UMKM solusi lesunya perekonomian global

id ukm, umkm, Badan Ekonomi Kreatif, Fajar Utomo, pelaku usaha rintisan, star up
UMKM solusi lesunya perekonomian global
dokumentasi- Gebyar Produk Unggulan Nusantara. (Antarasumsel.com/Feny Selly/Ag/17)
Jakarta (ANTARA Sumsel) - Anggota Komisi XI DPR Ahmad Junaidi Auly menyatakan pemberdayaan UMKM merupakan salah satu solusi dalam menggairahkan pertumbuhan perekonomian nasional di tengah lesunya kondisi perekonomian global.

"Di tengah lesunya ekonomi dunia, pemberdayaan UMKM dapat menjadi alternatif untuk menggairahkan ekonomi nasional," kata Ahmad Junaidy Auly dalam rilis di Jakarta, Jumat.

Untuk itu, ujar dia, pemerintah juga selayaknya agar tidak hanya fokus pada kebijakan dan program saja, melainkan fokus juga pada perbaikan implementasi pemberdayaan UMKM di lapangan.

Politikus Partai Keadilan Sejahtera (PKS) itu berpendapat, pemberdayaan UMKM juga dapat meningkatkan kegiatan ekonomi terutama dalam mengatasi persoalan kemiskinan, pengangguran, dan kesenjangan daerah.

"Kami mengapresiasi Bank Indonesia terkait program pemberdayaan UMKM melalui kluster-kluster yang mengelompokkan industri inti yang saling berhubungan, baik industri pendukung, jasa penunjang, infrastruktur ekonomi, pendidikan, teknologi, dan sumber daya alam," paparnya.
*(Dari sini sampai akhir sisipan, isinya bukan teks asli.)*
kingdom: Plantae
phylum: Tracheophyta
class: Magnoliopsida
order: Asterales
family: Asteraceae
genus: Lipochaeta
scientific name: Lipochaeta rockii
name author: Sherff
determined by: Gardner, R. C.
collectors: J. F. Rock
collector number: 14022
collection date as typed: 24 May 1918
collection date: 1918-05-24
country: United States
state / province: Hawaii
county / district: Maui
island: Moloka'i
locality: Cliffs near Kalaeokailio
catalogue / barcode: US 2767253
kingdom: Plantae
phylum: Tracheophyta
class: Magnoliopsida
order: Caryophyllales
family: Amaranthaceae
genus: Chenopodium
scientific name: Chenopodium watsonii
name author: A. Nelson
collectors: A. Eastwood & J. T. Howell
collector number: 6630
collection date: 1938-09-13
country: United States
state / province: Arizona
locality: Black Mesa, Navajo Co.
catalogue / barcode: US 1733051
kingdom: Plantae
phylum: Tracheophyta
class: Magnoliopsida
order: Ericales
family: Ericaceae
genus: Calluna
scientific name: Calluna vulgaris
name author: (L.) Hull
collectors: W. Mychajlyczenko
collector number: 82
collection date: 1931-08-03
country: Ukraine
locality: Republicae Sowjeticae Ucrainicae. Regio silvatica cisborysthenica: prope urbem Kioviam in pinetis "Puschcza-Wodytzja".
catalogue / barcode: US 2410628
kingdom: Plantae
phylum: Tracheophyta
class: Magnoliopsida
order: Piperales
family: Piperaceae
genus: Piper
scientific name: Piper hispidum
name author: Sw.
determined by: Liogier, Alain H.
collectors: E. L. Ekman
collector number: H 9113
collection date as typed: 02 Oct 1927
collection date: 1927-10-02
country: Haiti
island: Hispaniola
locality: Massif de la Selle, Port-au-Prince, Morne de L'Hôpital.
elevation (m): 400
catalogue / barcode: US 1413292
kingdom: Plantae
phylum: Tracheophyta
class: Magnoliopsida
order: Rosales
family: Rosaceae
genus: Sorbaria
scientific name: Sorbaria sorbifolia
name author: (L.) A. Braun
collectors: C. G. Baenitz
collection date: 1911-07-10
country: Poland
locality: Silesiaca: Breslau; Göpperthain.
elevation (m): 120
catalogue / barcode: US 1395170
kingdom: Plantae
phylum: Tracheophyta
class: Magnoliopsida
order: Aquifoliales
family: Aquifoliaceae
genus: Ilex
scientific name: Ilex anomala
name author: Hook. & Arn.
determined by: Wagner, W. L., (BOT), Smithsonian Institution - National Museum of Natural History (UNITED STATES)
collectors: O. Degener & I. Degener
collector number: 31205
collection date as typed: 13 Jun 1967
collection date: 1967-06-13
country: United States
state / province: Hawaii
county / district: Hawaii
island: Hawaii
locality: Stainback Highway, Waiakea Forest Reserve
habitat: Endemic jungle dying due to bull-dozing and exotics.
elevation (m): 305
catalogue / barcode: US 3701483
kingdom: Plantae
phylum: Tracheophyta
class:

Namun, Junaidy mengingatkan bahwa hal tersebut jangan dilakukan secara parsial, namun pihak lain seperti BUMN dan BUMS agar juga bisa lebih aktif berdayakan UMKM.

Ia menyatakan, Fraksi PKS juga telah menginisiasi Rancangan Undang Undang (RUU) Kerwirausahaan Nasional yang diharapkan dapat menumbuhkembangkan semangat kewirausahaan yang inovatif dalam membangun perekonomian nasional.

Sebagaimana diwartakan, Pemerintah perlu meningkatkan pendampingan terhadap usaha mikro, kecil, dan menengah dengan meningkatkan anggaran untuk berbagai kementerian atau lembaga yang terkait dengan UMKM.

Anggota Komisi VI DPR Bambang Haryo Soekartono mengemukakan, UMKM di Indonesia butuh pendampingan agar dapat bersaing dengan badan usaha dari negara-negara lain.

Politisi Gerindra itu juga menyoroti anggaran Kementerian Koperasi dan UKM pada APBN 2017 yang direvisi dari sebelumnya Rp971,2 miliar, lalu dipotong Rp10,5 miliar.

Bambang mengingatkan bahwa dahulu pada era Presiden Susilo Bambang Yudhoyono, anggaran untuk Kemenkop-UKM bisa mencapai sekitar Rp2 triliun per tahun.

Sebagaimana diwartakan, Wakil Gubernur DKI Jakarta terpilih Sandiaga Uno, meminta usaha mikro, kecil, dan menengah agar menyesuaikan diri, terutama dengan perkembangan teknologi agar bisa bersaing di pasar bebas.

"Jadi teman-teman koperasi dan UMKM, launching peta dan informasi UMKM yang baru. Ini lagi menyedot data-data dari mereka, dan informasinya sangat bermanfaat. Jika kita bisa memetakan tren-tren baru ekonomi digital," kata Sandiaga, di Aston Hotel Rasuna Said, Epicentrum, Jakarta Selatan, Rabu (25/7).

Sandiaga mengatakan bahwa di Pemerintah Provinsi DKI Jakarta sudah ada pilar digital ekonomi, dalam sebuah revolusi industri. Hal ini berlaku bagi kaum muda yang ingin berdikari, untuk mencoba ciptakan lapangan kerja baru.